The Grafana users we interviewed generally appreciate Grafana's ability to connect with various data sources, its straightforward usability, and its integration capabilities, especially in developer-oriented environments. The platform is noted for its practical alert configurations, ticketing backend integration, and as a powerful tool for developing dashboards. However, some users find a learning curve in the initial setup and mention the need for time investment to customize and leverage Grafana effectively. There are also calls for clearer documentation and simplification of notification alert templates.
In summary, Grafana is a comprehensive solution for data visualization and monitoring, widely used across industries for its versatility, ease of use, and extensive integration options. It suits organizations seeking a customizable and scalable platform for visualizing time-series data from diverse sources. However, users should be prepared for some complexity in setup and customization and may need to invest time in learning and tailoring the system to their specific needs.

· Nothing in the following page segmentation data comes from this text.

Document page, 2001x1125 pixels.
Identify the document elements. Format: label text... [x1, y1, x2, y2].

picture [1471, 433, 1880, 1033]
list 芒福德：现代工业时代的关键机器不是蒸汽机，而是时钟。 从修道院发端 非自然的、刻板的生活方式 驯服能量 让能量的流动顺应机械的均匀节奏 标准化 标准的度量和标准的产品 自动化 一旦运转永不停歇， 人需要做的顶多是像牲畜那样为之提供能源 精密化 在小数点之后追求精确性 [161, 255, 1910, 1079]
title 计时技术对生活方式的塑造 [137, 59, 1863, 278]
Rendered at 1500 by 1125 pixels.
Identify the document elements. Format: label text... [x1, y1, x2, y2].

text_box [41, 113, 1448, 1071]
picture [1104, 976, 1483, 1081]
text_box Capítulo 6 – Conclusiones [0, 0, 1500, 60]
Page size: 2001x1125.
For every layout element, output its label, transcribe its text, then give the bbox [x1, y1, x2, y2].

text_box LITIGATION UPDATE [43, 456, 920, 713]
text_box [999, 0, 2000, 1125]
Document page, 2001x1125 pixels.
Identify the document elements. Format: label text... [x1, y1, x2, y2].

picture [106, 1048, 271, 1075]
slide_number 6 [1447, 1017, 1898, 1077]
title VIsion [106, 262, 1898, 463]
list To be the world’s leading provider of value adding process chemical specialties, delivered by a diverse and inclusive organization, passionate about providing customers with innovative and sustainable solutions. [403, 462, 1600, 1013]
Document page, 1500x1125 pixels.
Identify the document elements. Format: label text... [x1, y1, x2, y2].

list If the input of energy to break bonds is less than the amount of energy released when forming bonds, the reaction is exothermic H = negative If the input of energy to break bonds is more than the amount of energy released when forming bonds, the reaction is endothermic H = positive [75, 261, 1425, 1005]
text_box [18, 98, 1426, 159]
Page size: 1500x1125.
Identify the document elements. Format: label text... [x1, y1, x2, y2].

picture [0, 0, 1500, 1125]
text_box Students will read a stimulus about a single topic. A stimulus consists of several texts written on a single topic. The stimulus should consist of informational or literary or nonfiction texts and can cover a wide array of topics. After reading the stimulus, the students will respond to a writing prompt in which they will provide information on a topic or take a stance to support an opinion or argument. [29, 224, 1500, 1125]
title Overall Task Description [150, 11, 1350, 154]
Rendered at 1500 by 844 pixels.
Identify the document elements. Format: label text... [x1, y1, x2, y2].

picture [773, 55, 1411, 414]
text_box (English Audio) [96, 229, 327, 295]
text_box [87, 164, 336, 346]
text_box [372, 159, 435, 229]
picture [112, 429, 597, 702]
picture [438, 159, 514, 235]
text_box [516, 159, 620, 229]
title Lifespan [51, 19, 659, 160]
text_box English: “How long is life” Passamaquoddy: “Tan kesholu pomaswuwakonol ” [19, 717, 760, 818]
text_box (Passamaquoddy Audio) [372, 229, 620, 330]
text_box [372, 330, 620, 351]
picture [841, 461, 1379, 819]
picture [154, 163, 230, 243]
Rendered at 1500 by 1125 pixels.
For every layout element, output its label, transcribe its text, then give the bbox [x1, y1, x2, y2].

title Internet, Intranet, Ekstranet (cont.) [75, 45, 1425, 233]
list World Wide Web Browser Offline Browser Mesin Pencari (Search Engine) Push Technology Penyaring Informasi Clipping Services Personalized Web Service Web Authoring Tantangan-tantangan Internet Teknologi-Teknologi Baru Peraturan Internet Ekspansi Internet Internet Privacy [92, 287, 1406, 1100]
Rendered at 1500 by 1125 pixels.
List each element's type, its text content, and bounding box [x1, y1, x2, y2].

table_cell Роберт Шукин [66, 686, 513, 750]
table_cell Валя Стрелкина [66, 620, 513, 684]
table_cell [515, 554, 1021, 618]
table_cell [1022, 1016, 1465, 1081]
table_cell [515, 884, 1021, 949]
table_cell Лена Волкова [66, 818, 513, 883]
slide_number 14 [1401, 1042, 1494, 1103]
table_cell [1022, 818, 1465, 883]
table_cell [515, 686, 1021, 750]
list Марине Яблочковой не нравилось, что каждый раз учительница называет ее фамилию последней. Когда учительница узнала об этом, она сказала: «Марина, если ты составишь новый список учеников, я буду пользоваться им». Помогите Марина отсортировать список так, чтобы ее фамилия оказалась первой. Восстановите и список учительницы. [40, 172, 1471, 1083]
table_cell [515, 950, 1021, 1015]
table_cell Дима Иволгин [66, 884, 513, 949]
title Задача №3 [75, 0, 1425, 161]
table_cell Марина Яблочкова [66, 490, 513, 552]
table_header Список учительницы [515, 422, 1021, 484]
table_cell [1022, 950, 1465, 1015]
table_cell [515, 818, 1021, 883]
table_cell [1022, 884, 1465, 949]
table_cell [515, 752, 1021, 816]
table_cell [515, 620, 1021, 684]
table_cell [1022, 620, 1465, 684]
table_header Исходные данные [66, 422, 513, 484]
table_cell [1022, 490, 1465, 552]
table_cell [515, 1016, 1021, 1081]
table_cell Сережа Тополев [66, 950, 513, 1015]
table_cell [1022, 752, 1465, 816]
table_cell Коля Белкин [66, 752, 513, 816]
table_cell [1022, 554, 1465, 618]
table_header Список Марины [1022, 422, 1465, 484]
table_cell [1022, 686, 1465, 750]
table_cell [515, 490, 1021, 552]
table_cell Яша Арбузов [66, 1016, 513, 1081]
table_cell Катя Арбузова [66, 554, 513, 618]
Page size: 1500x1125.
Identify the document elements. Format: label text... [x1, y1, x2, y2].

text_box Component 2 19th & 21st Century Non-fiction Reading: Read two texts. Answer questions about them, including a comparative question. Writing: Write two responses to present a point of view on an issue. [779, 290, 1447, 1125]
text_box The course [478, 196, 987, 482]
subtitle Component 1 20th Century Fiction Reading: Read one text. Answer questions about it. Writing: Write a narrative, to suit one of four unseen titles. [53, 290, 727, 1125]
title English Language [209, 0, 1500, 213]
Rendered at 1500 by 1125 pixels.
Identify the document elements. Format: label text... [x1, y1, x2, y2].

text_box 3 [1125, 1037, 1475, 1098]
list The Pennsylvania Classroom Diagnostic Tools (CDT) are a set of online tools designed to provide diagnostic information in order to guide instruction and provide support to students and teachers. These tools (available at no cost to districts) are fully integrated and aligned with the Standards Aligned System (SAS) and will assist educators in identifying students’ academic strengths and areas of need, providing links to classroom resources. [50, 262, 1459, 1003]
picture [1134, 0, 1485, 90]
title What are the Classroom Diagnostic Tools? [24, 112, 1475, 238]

Sentry is a tool for monitoring web and application performance, tracking errors, processing request times, and managing user data access.
Developers integrate Sentry with web and application environments to capture front-end and back-end errors, utilize error logs, trace requests, and observe metrics without real-time production access. Sentry's use extends to monitoring internal applications, leveraging CyberArk PAM integration, deploying notifications, and detecting silent failures. Users benefit from detailed error and performance reports, contextual cause-stack information, and real-time breakdowns. There is room for improvement, as users desire refined integration and administrative settings, enhanced alert policies, and more customization in event metrics.
What are Sentry's most important features?Sentry is implemented across industries ranging from tech startups to large enterprises. These organizations use Sentry to enhance application reliability, track performance, and secure user data within protected environments. Integration with CyberArk PAM ensures secure deployment. Organizations find Sentry useful for monitoring internal applications, efficiently processing request times, and tracing changes in production without direct access.